Your answer should repeat the listing in full, with no line missing or altered.

====

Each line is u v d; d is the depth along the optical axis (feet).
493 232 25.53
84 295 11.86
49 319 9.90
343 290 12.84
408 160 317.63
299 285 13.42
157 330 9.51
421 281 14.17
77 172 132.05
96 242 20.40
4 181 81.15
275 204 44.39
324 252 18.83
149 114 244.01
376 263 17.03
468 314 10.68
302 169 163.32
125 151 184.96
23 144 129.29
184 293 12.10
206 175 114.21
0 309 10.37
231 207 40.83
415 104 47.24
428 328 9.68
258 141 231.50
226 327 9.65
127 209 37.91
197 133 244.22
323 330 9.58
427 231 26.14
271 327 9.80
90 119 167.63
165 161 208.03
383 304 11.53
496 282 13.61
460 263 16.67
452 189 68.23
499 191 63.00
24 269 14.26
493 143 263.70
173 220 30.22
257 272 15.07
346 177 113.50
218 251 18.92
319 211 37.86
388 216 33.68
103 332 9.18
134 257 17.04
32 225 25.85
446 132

====

[WRITTEN ANSWER]
Each line is u v d; d is the depth along the optical axis (feet).
493 232 25.53
84 295 11.86
49 319 9.90
343 290 12.84
408 160 317.63
299 285 13.42
157 330 9.51
421 281 14.17
77 172 132.05
96 242 20.40
4 181 81.15
275 204 44.39
324 252 18.83
149 114 244.01
376 263 17.03
468 314 10.68
302 169 163.32
125 151 184.96
23 144 129.29
184 293 12.10
206 175 114.21
0 309 10.37
231 207 40.83
415 104 47.24
428 328 9.68
258 141 231.50
226 327 9.65
127 209 37.91
197 133 244.22
323 330 9.58
427 231 26.14
271 327 9.80
90 119 167.63
165 161 208.03
383 304 11.53
496 282 13.61
460 263 16.67
452 189 68.23
499 191 63.00
24 269 14.26
493 143 263.70
173 220 30.22
257 272 15.07
346 177 113.50
218 251 18.92
319 211 37.86
388 216 33.68
103 332 9.18
134 257 17.04
32 225 25.85
446 132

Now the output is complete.